**Data:**

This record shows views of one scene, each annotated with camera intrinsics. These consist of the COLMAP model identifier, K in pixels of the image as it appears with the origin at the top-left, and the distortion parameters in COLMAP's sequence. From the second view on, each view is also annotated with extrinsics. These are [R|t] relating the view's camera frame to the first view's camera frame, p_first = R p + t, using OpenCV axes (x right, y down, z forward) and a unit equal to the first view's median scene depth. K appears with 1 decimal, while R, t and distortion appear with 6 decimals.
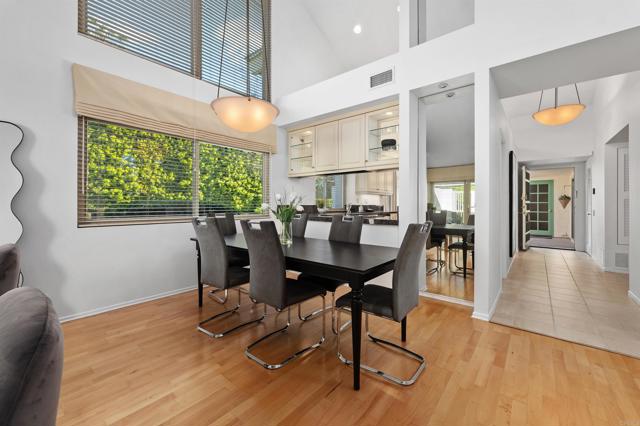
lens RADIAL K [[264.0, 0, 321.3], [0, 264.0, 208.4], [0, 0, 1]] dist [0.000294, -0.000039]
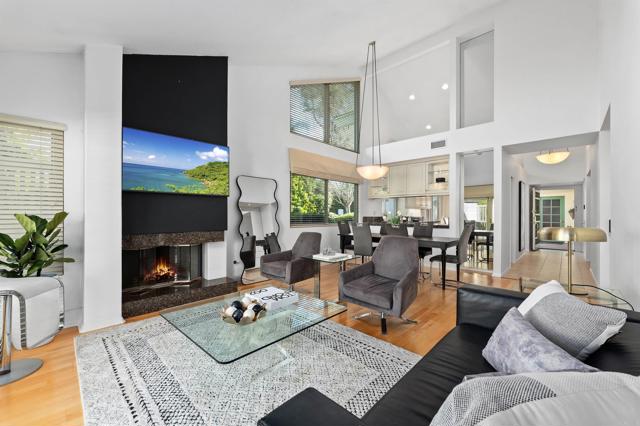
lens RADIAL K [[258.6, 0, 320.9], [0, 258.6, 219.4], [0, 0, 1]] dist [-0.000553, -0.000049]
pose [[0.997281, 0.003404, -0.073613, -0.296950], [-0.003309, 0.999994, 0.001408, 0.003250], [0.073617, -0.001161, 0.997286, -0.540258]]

**Problem to work on:**
Arrange the stretch of the listing from its start through the line containing "dist [-0.000553, -0.000049]" as a JSON array of strings, one string per line, with blank lines omitted. Leave the pictures out.

**Answer to the problem:**
[
  "This record shows views of one scene, each annotated with camera intrinsics. These consist of the COLMAP model identifier, K in pixels of the image as it appears with the origin at the top-left, and the distortion parameters in COLMAP's sequence. From the second view on, each view is also annotated with extrinsics. These are [R|t] relating the view's camera frame to the first view's camera frame, p_first = R p + t, using OpenCV axes (x right, y down, z forward) and a unit equal to the first view's median scene depth. K appears with 1 decimal, while R, t and distortion appear with 6 decimals.",
  "lens RADIAL K [[264.0, 0, 321.3], [0, 264.0, 208.4], [0, 0, 1]] dist [0.000294, -0.000039]",
  "lens RADIAL K [[258.6, 0, 320.9], [0, 258.6, 219.4], [0, 0, 1]] dist [-0.000553, -0.000049]"
]